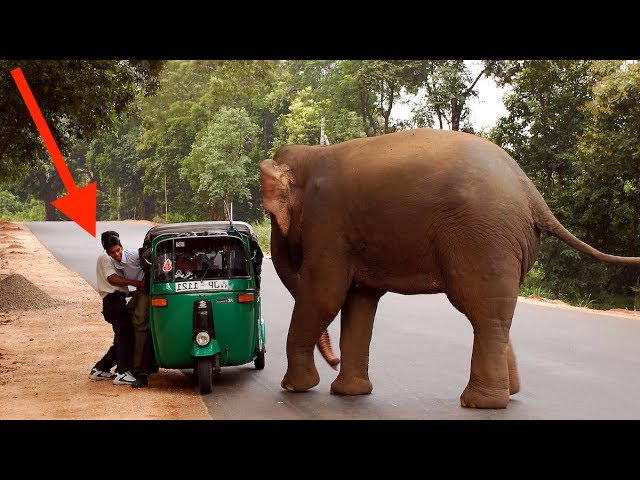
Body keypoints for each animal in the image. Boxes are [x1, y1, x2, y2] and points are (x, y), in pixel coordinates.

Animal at [258, 127, 640, 408]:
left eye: (270, 215)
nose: (333, 360)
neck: (310, 155)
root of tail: (532, 194)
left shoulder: (328, 223)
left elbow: (325, 294)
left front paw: (296, 388)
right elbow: (359, 301)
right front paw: (349, 393)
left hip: (481, 237)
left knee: (480, 308)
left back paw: (479, 403)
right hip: (500, 241)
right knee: (496, 312)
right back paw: (509, 393)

TASK DETAILS = The reply should consist of the listing restated word for word, with its pictures removed.

THE COMPLETED TASK =
Body keypoints for each animal in the image. Boxes are [x1, y1, x2, y2] and points are (x, y), in pixel coordinates.

Animal at [258, 127, 640, 408]:
left eye: (270, 215)
nose: (333, 360)
neck: (310, 155)
root of tail: (532, 194)
left shoulder: (328, 223)
left elbow: (325, 294)
left front paw: (296, 388)
right elbow: (359, 301)
right front paw: (349, 393)
left hip: (481, 237)
left knee: (480, 308)
left back paw: (479, 403)
right hip: (500, 241)
right knee: (496, 312)
right back paw: (509, 393)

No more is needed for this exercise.